Las actitudes (ese mosqueo perenne, ese considerar sospechoso al que ponga el menor pero) siguen intactas, pero ahora resultan inservibles, al menos, de resultados invisibles. Como los chicos duros, los tecnócratas y los adoradores de la eficacia siempre se amparan en los números para lucirse o deslucir a los demás, también podemos juzgarlos a ellos con ese rasero, medirlos por esos parámetros digitales que tanto les pirran. En esta ciudad, no se mueve una piedra desde hace un lustro y que nadie venga con el rollo del segundo puente. Más allá de eso, que lleva mucho retraso, ni una idea nueva ni la ejecución de ninguna antigua. Ya da pereza repetir la retahíla de Los Chinchorros, los juegos infantiles, la falta de centros culturales en Extramuros, la vergüenza del barrio de Astilleros, la Plaza de Sevilla, los mil proyectos parados en La Viña (zona gafada, decía el preclaro Monforte) o todos los planes congelados en el contorno amurallado del casco antiguo.

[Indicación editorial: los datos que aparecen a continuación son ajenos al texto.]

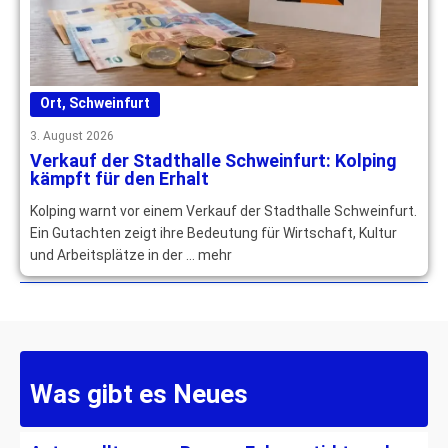
Ort
,
Schweinfurt
3. August 2026
Verkauf der Stadthalle Schweinfurt: Kolping
kämpft für den Erhalt
Kolping warnt vor einem Verkauf der Stadthalle Schweinfurt.
Ein Gutachten zeigt ihre Bedeutung für Wirtschaft, Kultur
und Arbeitsplätze in der … mehr
Was gibt es Neues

Sólo hay prisa en ejecutar proyectos privados (las viviendas, cuando se hacían o rehabilitaban, concesiones de restaurantes, aparcamientos...) pero ni una idea nueva por el interés común, ningún servicio mejorado, ninguna oferta nueva ni mejorada, todo paralizado. Eso sí, con las mismas caras de cabreo, para que parezca que estamos en ello. Pero las poses, el llanto ni la sonrisa modifican la realidad.
A ver si los enfados se contagian como la ceguera en el ensayo de José Saramago y son ahora los vecinos los que, a fuerza de ver a sus dirigentes públicos con los dientes apretados, se han dado cuenta de que son rentables. Eso sí, siempre necesitan ir acompañados de alternativa, objetivo, propuesta, método, idea o plan.
Si no, el cabreo resulta inservible, sobrevalorado, como la simpatía.